## EXERCISE
If an entry holds a picture, leave that picture out; copy everything else exactly.

## DATASET RECORDS
•••

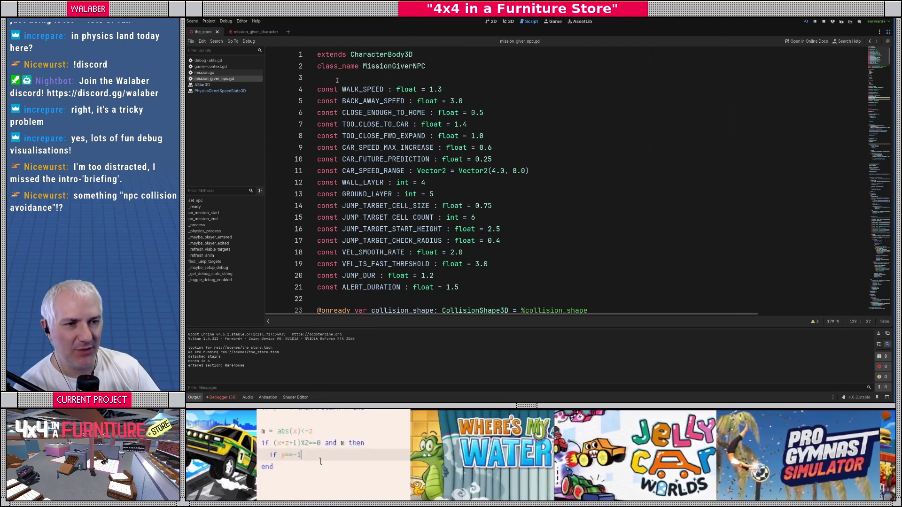
{"action": "mouse_move", "coordinate": [337, 80]}
{"action": "left_mouse_down"}
{"action": "mouse_move", "coordinate": [529, 232]}
{"action": "mouse_move", "coordinate": [537, 278]}
{"action": "left_mouse_up"}
{"action": "left_click", "coordinate": [537, 276]}
{"action": "scroll", "coordinate": [530, 251], "scroll_direction": "down", "scroll_amount": 2}
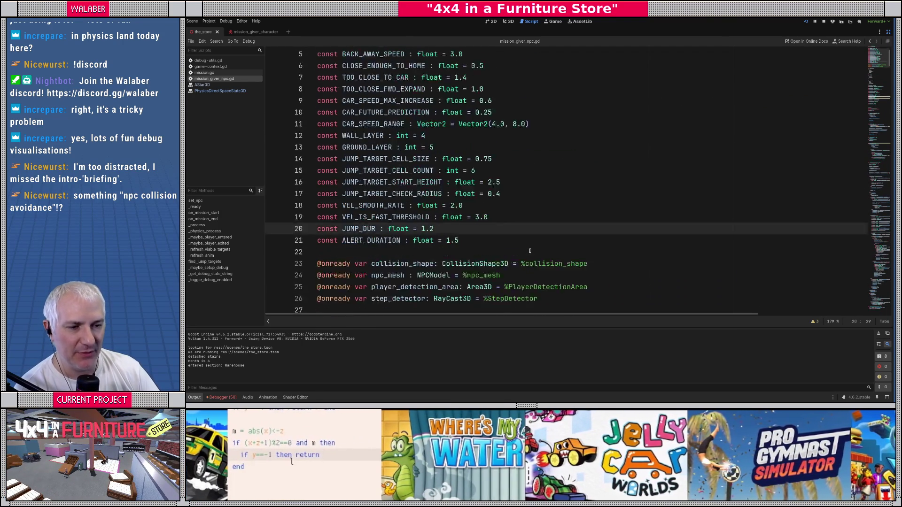
{"action": "scroll", "coordinate": [531, 244], "scroll_direction": "down", "scroll_amount": 6}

•••

## SOLUTION TO THIS TASK
{"action": "mouse_move", "coordinate": [337, 80]}
{"action": "left_mouse_down"}
{"action": "mouse_move", "coordinate": [529, 232]}
{"action": "mouse_move", "coordinate": [537, 278]}
{"action": "left_mouse_up"}
{"action": "left_click", "coordinate": [537, 276]}
{"action": "scroll", "coordinate": [530, 251], "scroll_direction": "down", "scroll_amount": 2}
{"action": "scroll", "coordinate": [531, 244], "scroll_direction": "down", "scroll_amount": 6}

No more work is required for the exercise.